Indeed, many Obama supporters wondered the same thing.

For at least the last two decades, both presidents and congresses have dug in their heels and refused to compromise deeply-held convictions to enact laws. The welfare reform legislation for which Bill Clinton and other Democrats now take credit passed only because a Republican-controlled Congress refused to pass legislation that Clinton could sign, and Clinton repeatedly refused to sign the legislation that Congress passed. Republicans and Democrats alike now routinely threaten to block legislation with filibusters, a tactic once reserved for last-ditch resistance to bills perceived to threaten the most deeply-held convictions.

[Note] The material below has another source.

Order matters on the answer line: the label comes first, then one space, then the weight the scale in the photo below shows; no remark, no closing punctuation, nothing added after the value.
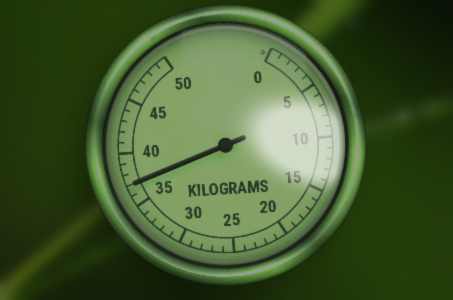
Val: 37 kg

Nor has gridlock been an artifact only of divided government—situations in which Congress was controlled by Democrats and the White House by Republicans, or vice versa. It was not Democrats but congressional Republicans, led by Newt Gingrich, who threw the first President Bush overboard for violating his opportunistic and ill-advised “Make my day, no new taxes” pledge. It was not a Republican congress that sank Bill and Hillary Clinton’s health care legislation. Congress was controlled by Clinton’s own party, the Democrats, who couldn’t or wouldn’t compromise enough even to bring a bill to the floor of the House for a vote. When voters evicted Democrats from their congressional majorities in 1994, it was as much for fecklessness as liberalism.

It is against that backdrop* that many wondered, as they listened to Obama talk about how he would end gridlock in Washington, just how he would do that. How would he move people out of their entrenched and principled positions on highly-charged and deeply-felt issues? What would it look like?

Now we know. It will look a lot like what Obama has been doing the last couple of months or so. It will look a lot like being willing to accept the idea that the Second Amendment encompasses not only a generalized individual right to bear arms, but a right that prevails against a city’s desire to lower murder rates. It looks a lot like reassuring intelligence hawks by countenancing wiretapping without much in the way of probable cause. It will involve, as Obama recently told a (presumably unsympathetic) Florida audience, “compromis[ing] in terms of a careful, well thought-out drilling strategy that was carefully circumscribed to avoid significant environmental damage. I don’t want to be so rigid that we can’t get something done.”

And what would it sound like? Ronald Reagan put it well when, as governor of California, he agreed to reverse himself and allow income tax withholding, an issue on which he had often declared his views set in concrete. When a reporter asked about the change in his position, Reagan replied, “The sound you hear is concrete cracking.”

It is a loud and disagreeable sound, concrete cracking, and not much more attractive to watch. But moving forward is impossible without it.